Interview with Kristopher of Group Recipes
Group Recipes is a social network with a delicious slant. Their central focus is obviously food, and the social aspects created around such a topic are suprisingly refreshing. Group Recipes isn't just a place to share your recipes and find new ones, but it incorporates a hefty amount of tools that help you discover more about yourself and connect well with others, including a stumble feature that will randomly choose a recipe for you, and a detailed floating sidebar showing your activity history. You can subscribe to a particular user who's recipes you like, add a recipe to a comparison chart, or send it to your cell phone.
I like their recipie robot best--it's designed to consider your food preferences and reccomend recipes accordingly. And they do encourage users to upload videos of their own little cooking shows (some of which are pleasantly professional). My favorite is Boy Eats World's episode explaining how to make a watermellon martini from real watermellon (a recipe I've been searching for these past few months). Even if you're a bad cook, you'd still get a good deal of foodie benefits from perusing Group Recipes.

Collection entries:

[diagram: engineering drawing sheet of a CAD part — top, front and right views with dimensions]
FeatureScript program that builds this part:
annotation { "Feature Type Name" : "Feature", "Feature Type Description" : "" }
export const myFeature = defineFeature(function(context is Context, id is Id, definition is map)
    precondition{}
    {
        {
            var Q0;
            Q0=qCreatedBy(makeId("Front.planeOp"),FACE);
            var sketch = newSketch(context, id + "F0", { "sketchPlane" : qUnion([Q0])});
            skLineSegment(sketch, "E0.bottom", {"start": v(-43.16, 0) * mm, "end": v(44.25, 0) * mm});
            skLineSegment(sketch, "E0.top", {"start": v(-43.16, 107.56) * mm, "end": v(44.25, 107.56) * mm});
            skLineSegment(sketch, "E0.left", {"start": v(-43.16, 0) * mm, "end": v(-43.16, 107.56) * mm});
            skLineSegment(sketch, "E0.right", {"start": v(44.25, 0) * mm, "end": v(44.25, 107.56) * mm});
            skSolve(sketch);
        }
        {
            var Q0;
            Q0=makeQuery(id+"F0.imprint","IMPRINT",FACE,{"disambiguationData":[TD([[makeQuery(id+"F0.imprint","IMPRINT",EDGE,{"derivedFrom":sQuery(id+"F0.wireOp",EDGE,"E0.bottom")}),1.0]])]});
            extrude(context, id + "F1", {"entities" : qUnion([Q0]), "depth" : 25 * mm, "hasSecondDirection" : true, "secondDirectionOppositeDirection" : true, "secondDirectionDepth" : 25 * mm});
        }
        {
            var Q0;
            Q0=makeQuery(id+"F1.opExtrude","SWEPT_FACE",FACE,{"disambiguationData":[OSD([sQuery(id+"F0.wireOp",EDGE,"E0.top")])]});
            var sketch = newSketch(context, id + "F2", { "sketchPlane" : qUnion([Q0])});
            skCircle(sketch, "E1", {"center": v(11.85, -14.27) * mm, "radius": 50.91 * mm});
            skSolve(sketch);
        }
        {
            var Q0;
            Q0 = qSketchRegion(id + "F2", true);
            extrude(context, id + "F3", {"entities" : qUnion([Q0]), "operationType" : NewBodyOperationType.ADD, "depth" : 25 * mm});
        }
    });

PROMPT 1:
In the Group Recipes text, what is the recipe robot designed to do?
PROMPT 2:
Extend the Group Recipes text, picking up right after its final sentence.
The items can be ignored; nothing here depends on them.

ANSWER AREA 1:
It considers your food preferences and recommends recipes based on them.

ANSWER AREA 2:
Below is an interview with Kristopher of Group Recipes.
How did you decide to create a social network around food?
It sounds terribly trite, but basically I looked at food websites and thought I could do it better (Wow, that sounds pompous to boot). These massive sites hadn't changed in years. Nobody was focusing on community, let alone harnessing it to make the user experience better and more efficient. So I studied the vertical for awhile and thought I had enough unique ideas to make a go of it.
You've got tons of features on your site to keep users involved. Where did you get some of your inspiration from?
The site doesn't have any specific inspirations, but utilizes a lot of what has been shown to work for social sites in general.
Tell me a bit about the Recipe Robot...
Much of the site's development focused on creating an algo to analyze both user histories semantically and probabilistically (with regression analysis). Roger the Recipe Robot is the pretty wrapper we place on the guts of the algo that predicts recipes for you.
What's the most important aspect of Group Recipes?Harnessing community to find good food. GR is about more than networking, it is leveraging the collective knowledge (and data) to make finding good food more fun and more efficient.
Do you have any added features, such as widgets?Yeah, brand us "Web 2.0", we do indeed have widgets.
What are some features you plan on adding soon?We have a few more rounds of fine tuning, then we are going to push out some more "exploration" focused features.
Would you consider any sort of partnerships with other companies, such as a larger social network or a food publication?
I don't see any value working with a generic social network; however, I do indeed see some value in working with some of the larger established food/recipe companies. We are exploring a lot of options right now.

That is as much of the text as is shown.